(Saved data entries)
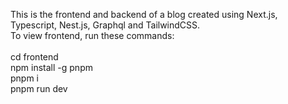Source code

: This is the frontend and backend of a blog created using Next.js, Typescript, Nest.js, Graphql and TailwindCSS.
<br>
To view frontend, run these commands:
<br>
<br>
cd frontend
<br>
npm install -g pnpm
<br>
pnpm i
<br>
pnpm run dev
<br>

> _Action item_
Find every line in the entries that includes the word "pnpm", then state how many there are and nothing else.

> _Exercise solution_
3